[Text section]
The repression of secrets, such as Gabriel's first child and John's illegitimate birth, is also criticized through the negative portrayal of Gabriel. The decision to hide the past is expressed in this novel as an impossible action to perform, as the movement between the past and present narratives demonstrates. This technique of switching the time frame emphasizes how history cannot be erased when read in combination with the content; the past is ever present.
This novel draws on a history of the United States in that it offers an insight into the effects of slavery and the migration of African Americans from the South to cities in the North (Chicago and New York). With the older generation (Florence, Gabriel and Elizabeth in particular), their unhappiness and alienation from the wider white-dominated society is translated into bitterness and destructive behaviour. John's battle with Gabriel is indicative of an antagonistic father-son relationship, and it is also representative of the divisive influence of racism as Gabriel's impotency outside of the home is avenged on his family.

[Requests]
[1] Return the passage about the novel from "The repression of" to "is ever present.", copied word for word.
[2] In one to three sentences, explain how the passage about the novel says the book shows that hiding the past is an impossible action.
The records play no part in this work.

[Record list]

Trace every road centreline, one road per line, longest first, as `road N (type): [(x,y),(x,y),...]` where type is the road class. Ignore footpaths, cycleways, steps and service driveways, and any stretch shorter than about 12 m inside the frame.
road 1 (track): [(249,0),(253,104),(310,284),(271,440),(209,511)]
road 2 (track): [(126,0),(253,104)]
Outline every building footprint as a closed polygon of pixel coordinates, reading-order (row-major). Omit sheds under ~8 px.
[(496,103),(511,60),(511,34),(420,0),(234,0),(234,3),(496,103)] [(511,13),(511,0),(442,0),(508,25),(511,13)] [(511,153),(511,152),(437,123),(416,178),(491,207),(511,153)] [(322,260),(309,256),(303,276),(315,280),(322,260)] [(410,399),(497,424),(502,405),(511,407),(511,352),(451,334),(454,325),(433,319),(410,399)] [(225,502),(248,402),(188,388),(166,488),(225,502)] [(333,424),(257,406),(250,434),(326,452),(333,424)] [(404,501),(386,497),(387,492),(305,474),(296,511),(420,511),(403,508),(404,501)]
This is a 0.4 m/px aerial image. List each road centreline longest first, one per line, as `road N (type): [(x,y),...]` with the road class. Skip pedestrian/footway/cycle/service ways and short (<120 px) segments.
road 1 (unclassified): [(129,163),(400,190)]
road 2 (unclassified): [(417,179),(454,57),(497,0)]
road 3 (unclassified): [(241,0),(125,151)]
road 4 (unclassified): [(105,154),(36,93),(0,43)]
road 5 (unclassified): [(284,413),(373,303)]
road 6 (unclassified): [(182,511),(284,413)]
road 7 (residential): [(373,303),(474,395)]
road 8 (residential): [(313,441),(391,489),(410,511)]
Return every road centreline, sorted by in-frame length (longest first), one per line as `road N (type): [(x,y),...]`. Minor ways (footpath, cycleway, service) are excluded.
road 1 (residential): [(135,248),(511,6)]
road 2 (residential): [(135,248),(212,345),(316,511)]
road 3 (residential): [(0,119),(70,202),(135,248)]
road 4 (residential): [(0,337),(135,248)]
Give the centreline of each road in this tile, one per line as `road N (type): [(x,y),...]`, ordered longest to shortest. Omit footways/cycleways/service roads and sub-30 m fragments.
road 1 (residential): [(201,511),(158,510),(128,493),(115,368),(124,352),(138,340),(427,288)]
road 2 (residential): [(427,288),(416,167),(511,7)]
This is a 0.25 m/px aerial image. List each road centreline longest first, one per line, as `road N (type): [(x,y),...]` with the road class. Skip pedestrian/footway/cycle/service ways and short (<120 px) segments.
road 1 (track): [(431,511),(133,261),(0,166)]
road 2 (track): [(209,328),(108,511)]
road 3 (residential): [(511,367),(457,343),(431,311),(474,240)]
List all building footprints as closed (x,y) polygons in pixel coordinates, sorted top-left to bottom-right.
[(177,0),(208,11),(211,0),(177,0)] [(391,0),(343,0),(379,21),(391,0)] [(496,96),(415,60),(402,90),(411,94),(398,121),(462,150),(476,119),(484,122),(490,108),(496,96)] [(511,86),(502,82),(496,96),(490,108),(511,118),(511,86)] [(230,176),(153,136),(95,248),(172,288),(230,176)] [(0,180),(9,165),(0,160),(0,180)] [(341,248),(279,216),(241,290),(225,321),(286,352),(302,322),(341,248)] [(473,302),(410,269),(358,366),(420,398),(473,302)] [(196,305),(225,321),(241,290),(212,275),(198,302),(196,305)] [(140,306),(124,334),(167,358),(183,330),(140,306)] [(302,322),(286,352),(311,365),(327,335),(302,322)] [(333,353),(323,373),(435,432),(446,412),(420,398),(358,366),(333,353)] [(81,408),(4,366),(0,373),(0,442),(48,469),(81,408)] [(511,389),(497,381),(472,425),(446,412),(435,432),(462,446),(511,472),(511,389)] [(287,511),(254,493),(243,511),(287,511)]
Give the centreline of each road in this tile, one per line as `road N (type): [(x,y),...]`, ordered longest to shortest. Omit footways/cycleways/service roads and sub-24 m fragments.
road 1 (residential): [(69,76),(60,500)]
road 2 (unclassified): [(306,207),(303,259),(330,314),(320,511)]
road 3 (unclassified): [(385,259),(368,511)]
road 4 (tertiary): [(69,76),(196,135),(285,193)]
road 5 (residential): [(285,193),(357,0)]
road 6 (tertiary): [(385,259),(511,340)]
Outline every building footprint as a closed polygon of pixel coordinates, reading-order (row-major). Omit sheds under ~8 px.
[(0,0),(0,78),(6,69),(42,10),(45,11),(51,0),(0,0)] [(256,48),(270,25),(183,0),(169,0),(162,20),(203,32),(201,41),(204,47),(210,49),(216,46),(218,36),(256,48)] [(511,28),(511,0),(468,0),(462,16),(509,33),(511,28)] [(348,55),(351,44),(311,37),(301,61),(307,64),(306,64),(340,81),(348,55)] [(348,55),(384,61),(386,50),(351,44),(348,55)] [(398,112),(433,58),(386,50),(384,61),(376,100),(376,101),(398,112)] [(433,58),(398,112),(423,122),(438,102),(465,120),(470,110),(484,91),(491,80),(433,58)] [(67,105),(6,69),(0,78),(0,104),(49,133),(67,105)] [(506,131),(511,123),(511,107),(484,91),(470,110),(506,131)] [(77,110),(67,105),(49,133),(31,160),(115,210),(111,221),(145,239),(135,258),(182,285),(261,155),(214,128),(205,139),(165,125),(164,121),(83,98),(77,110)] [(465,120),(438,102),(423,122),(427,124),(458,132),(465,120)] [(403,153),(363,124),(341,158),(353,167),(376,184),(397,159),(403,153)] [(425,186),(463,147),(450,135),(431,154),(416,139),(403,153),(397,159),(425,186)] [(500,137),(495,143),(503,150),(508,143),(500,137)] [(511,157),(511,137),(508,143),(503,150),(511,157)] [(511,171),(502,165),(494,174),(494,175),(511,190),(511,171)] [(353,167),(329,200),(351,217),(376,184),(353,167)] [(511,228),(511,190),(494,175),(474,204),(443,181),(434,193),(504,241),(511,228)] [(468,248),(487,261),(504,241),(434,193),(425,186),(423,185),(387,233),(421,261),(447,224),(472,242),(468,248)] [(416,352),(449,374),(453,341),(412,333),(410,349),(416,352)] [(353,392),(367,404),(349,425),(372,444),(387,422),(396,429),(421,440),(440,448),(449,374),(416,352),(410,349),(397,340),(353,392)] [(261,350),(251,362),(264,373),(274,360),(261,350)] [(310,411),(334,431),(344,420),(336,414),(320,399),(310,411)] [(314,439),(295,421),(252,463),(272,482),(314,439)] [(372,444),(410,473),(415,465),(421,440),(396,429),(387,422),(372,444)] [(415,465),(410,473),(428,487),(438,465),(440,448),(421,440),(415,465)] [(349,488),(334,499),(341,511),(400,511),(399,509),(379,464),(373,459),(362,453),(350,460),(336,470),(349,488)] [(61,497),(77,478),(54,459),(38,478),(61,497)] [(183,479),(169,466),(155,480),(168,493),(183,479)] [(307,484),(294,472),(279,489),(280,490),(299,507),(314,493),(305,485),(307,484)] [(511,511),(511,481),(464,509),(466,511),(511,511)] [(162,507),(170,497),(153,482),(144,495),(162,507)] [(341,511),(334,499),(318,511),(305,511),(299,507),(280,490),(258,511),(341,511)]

[Expected results]
[1]
The repression of secrets, such as Gabriel's first child and John's illegitimate birth, is also criticized through the negative portrayal of Gabriel. The decision to hide the past is expressed in this novel as an impossible action to perform, as the movement between the past and present narratives demonstrates. This technique of switching the time frame emphasizes how history cannot be erased when read in combination with the content; the past is ever present.

[2] The novel shows this through its movement between past and present narratives. Read together with the content, switching the time frame emphasizes that history cannot be erased and that the past is ever present.